They make a new routine in the days then weeks that follow after Hero-Rey’s departure: the mornings are for breakfast with Friend-Poe’s squadron (followed by a brief check on Friend-Finn in medbay) and meetings with the General and other officers in the command center, then lunch (and another quick check on Friend-Finn), the afternoons are spent running drills and maintenance on  _ Black One, _ dinner is quickly eaten with the squadron, then the next few hours before bed Friend-Poe spends in the medbay at Friend-Finn’s side. 

Friend-Poe sometimes brings paperwork to complete or books to read aloud, though more often than not he holds long, one-sided conversations with Friend-Finn while holding onto the latter’s hand with his own. BB-8 doesn’t always join Friend-Poe during these visits, but when he does he makes sure to correct the pilot when he tries to exaggerate the tales of his heroics in an attempt to impress Friend-Finn. 

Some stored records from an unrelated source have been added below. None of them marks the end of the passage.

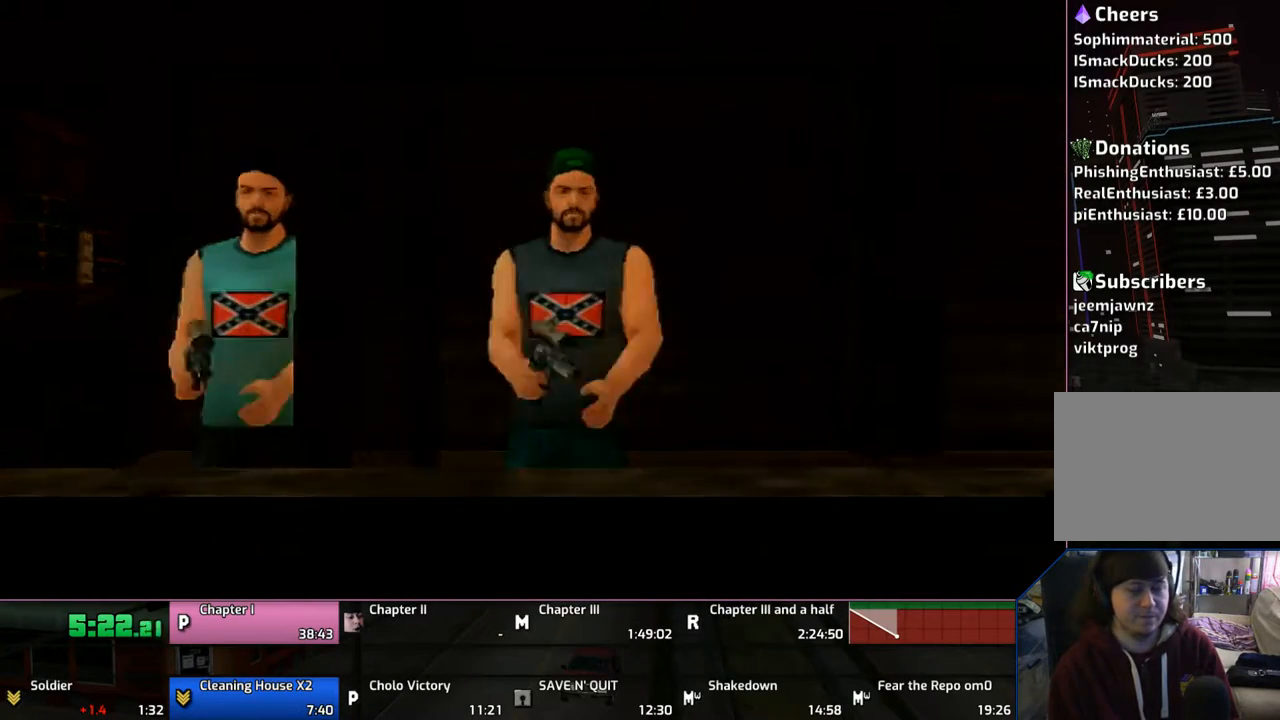
{"buttons": ["CROSS"], "left_stick": "up", "right_stick": "center", "events": [[67, "CROSS", "up"], [167, "CROSS", "down"], [267, "CROSS", "up"], [317, "CROSS", "down"], [433, "CROSS", "up"], [483, "CROSS", "down"]]}
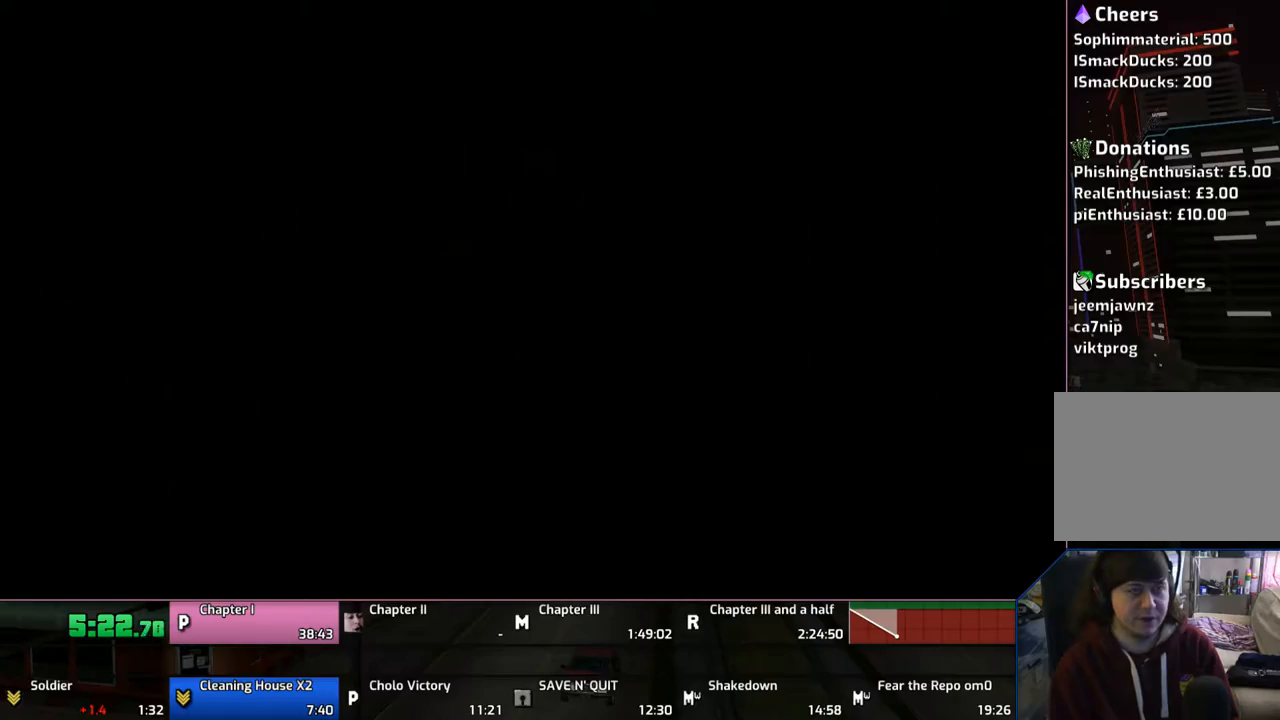
{"buttons": [], "left_stick": "up", "right_stick": "center", "events": [[117, "CROSS", "up"], [167, "CROSS", "down"], [267, "CROSS", "up"], [317, "CROSS", "down"], [467, "CROSS", "up"]]}
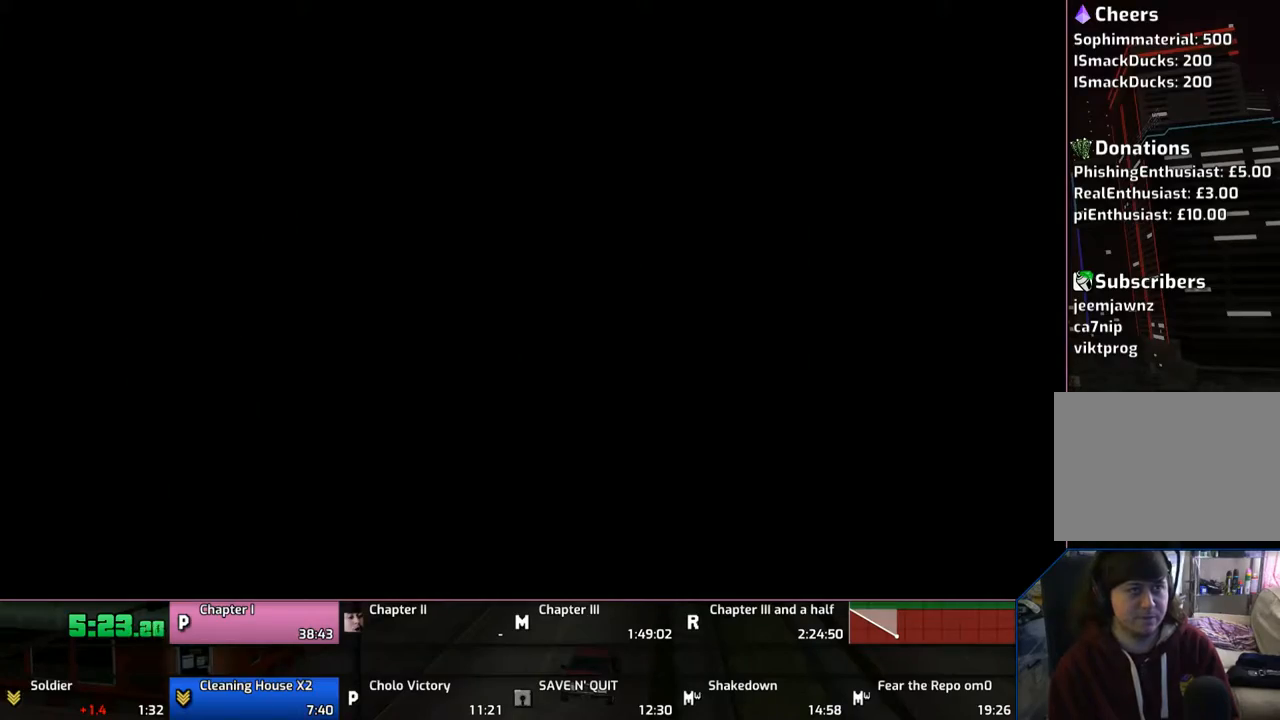
{"buttons": ["CROSS"], "left_stick": "up", "right_stick": "center", "events": [[17, "CROSS", "down"]]}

When Friend-Poe is ordered off-base by the General and BB-8 is not required or allowed to join, BB-8 takes over Friend-Poe’s vigil at Friend-Finn’s side in the medbay per the pilot’s request.

“I just don’t want him to be alone, okay, buddy?” Friend-Poe had wheedled, “It’d mean a lot to me if you stuck with him.”

BB-8 did the droid equivalent of a groan, but accepted the mission easily. They both knew that there was little BB-8 wouldn’t do for Friend-Poe. 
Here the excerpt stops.